The dismissal with prejudice is an adjudication on the merits with full res judicata effect and means that Marcus is the prevailing party. Jaramillo v. Burkart, 59 F.3d 78, 79 (8th Cir. 1995); Nemaizer v. Baker, 793 F.2d 58, 60-61 (2d Cir. 1986). So, although the Court is not awarding attorneys' fees under Rule 41, Marcus is free to file a motion for reasonable attorneys' fees under the Lanham Act, arguing that this is an “exceptional case.” 15 U.S.C. § 1117(a). See, e.g., Sears, Roebuck & Co. v. Menard, Inc., No. 01C9843, 2003 U.S. Dist. LEXIS 22246 (N.D. Ill.Dec. 11, 2003). Madison does not seem to contest this fact but rightfully asserts that the “exceptional case” standard must be met. The motion should be properly supported by evidence, including an affidavit or declaration and billing records.

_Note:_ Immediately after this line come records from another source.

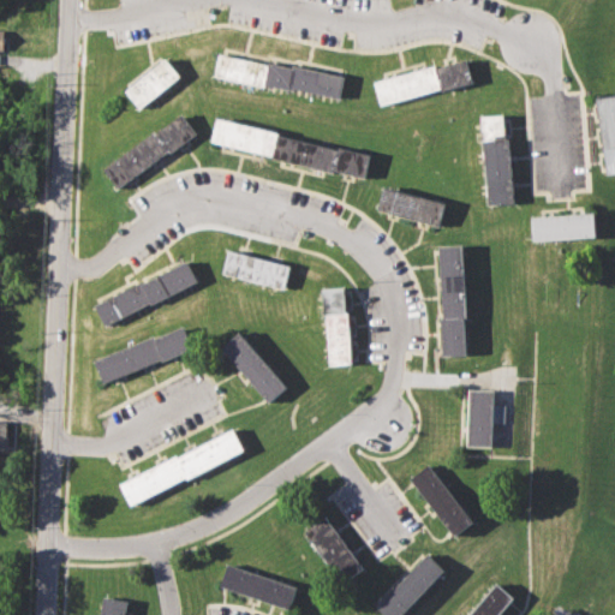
[(220,53),(267,65),(268,60),(292,66),(293,63),(344,75),(339,97),(290,85),(288,89),(264,83),(263,87),(214,76),(220,53)]
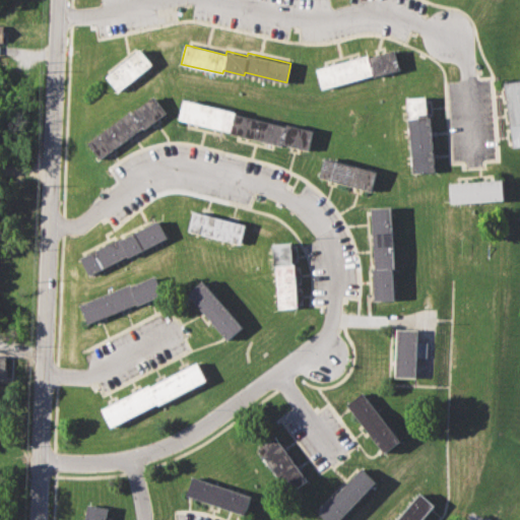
[(107,74),(140,49),(153,64),(119,90),(107,74)]
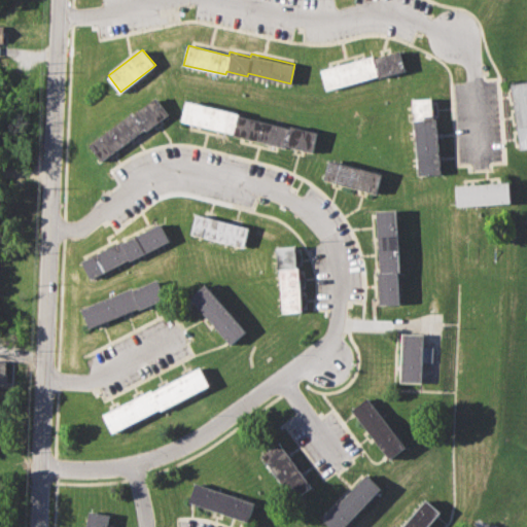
[(320,69),(372,55),(373,58),(399,50),(405,70),(377,77),(376,74),(325,88),(320,69)]
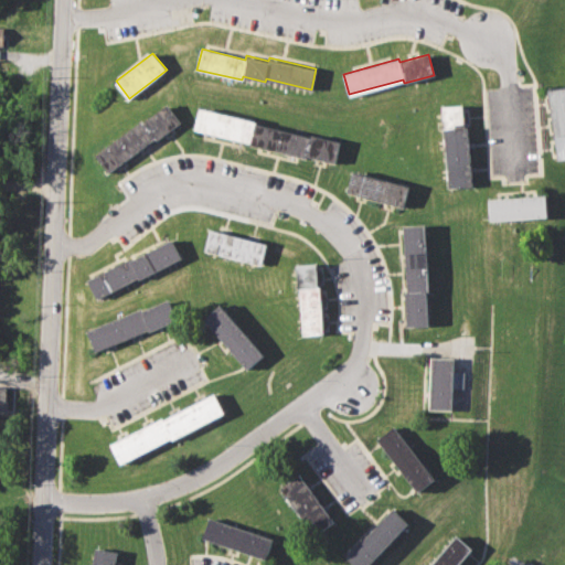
[(547,89),(564,86),(564,158),(555,159),(547,89)]
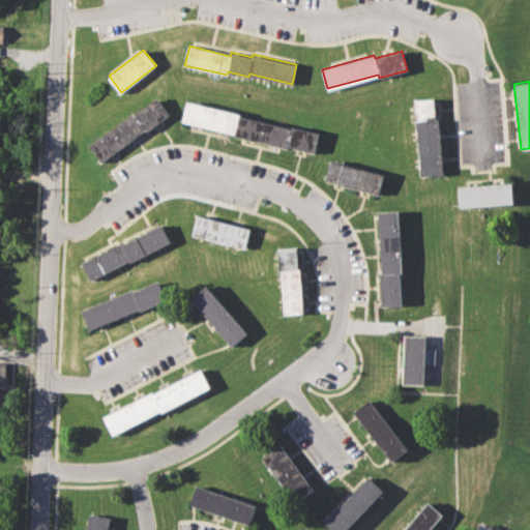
[(90,143),(133,111),(135,114),(157,97),(171,114),(147,131),(145,128),(102,160),(90,143)]
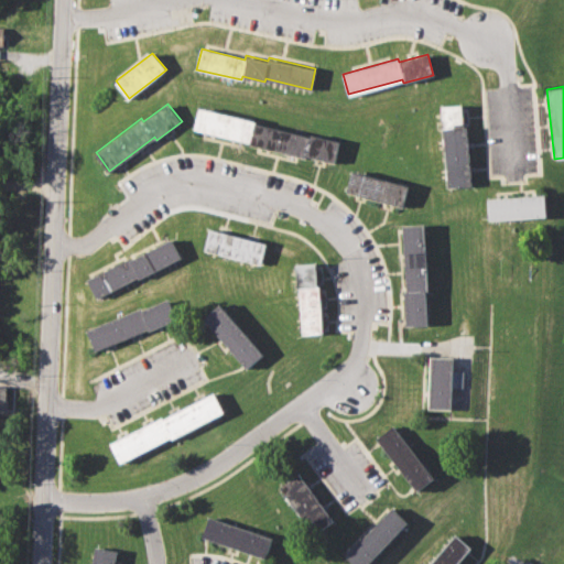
[(441,106),(461,104),(463,127),(466,127),(472,185),(447,187),(441,106)]
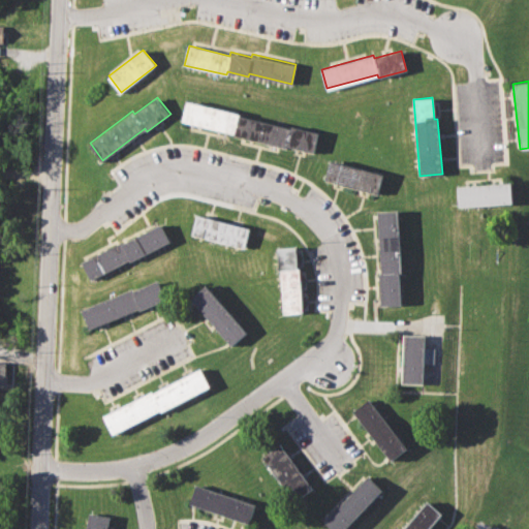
[(187,99),(242,113),(241,116),(289,127),(290,124),(318,131),(313,152),(287,146),(286,149),(232,136),(234,132),(182,120),(187,99)]
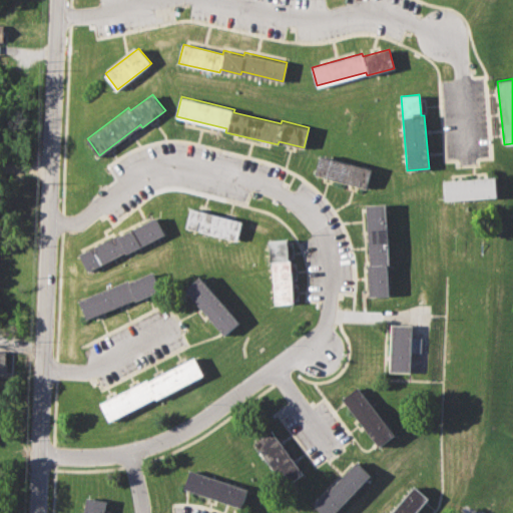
[(313,173),(319,153),(370,168),(364,187),(313,173)]
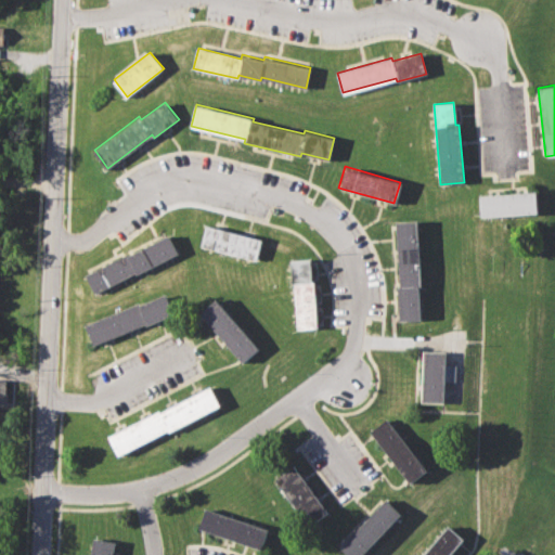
[(478,195),(536,192),(537,213),(480,217),(478,195)]
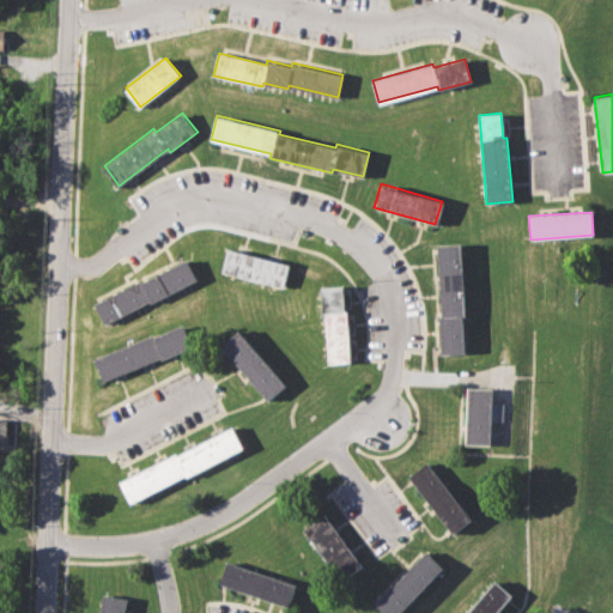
[(441,353),(438,316),(442,316),(436,244),(460,243),(465,315),(461,315),(463,352),(441,353)]
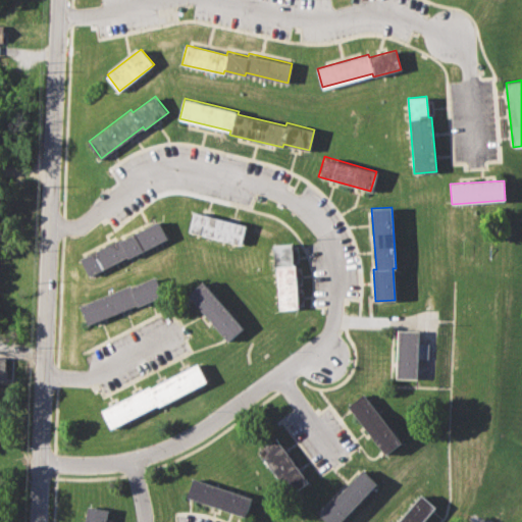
[(193,212),(247,225),(243,246),(189,232),(193,212)]
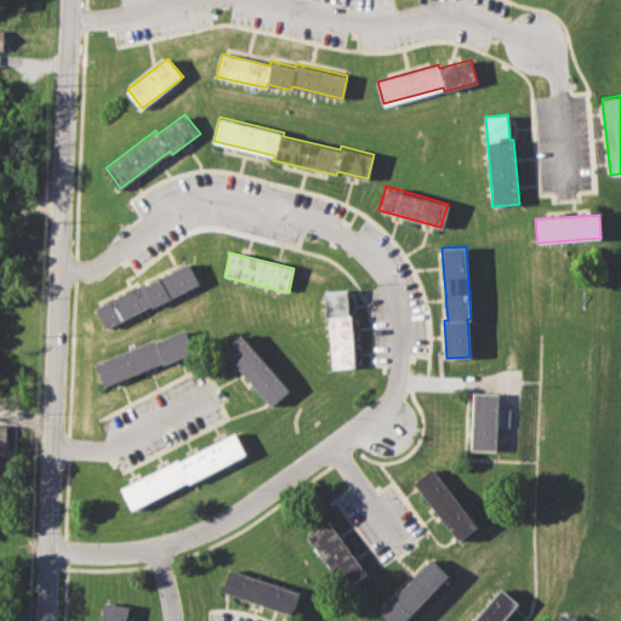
[(96,307),(188,261),(199,283),(107,329),(96,307)]
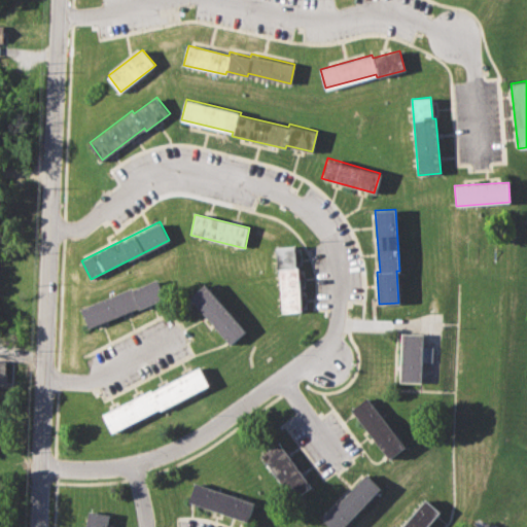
[(274,245),(294,244),(295,267),(300,267),(303,312),(282,313),(279,268),(276,268),(274,245)]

The motion must be filed by May 11, 2023. Madison is given until June 12, 2023 to respond to the attorneys' fee petition, and Marcus is given until June 26, 2023 to reply. Normally, the Court would require the parties to comply with Local Rule 54.3. But the Court fully believes that this process would be a fool's errand in this case. Nevertheless, the Court reminds Marcus of its admonitions about fee petitions. See Ustrak v. Fairman, 851 F.2d 983, 988 (7th Cir. 1988).
CONCLUSION
Madison's motion to withdraw its motion for voluntary dismissal, Dkt. 63, is granted. Madison's amended motion for voluntary dismissal with prejudice, Dkt. 63, at 4-9, is granted. Madison's action is dismissed with prejudice without the payment of attorneys' fees under Rule 41, but reasonable costs will be imposed under Rule 54. Per Marcus' agreement, its counterclaims are dismissed without prejudice. As the prevailing party, Marcus may file a motion seeking attorneys' fees under Section 1117(a) of the Lanham Act. 15 U.S.C. 1117(a). That motion as well as the bill of costs is due May 11, 2023. Madison's response to both filings are due June 12, 2023. Marcus' replies are due June 26, 2023.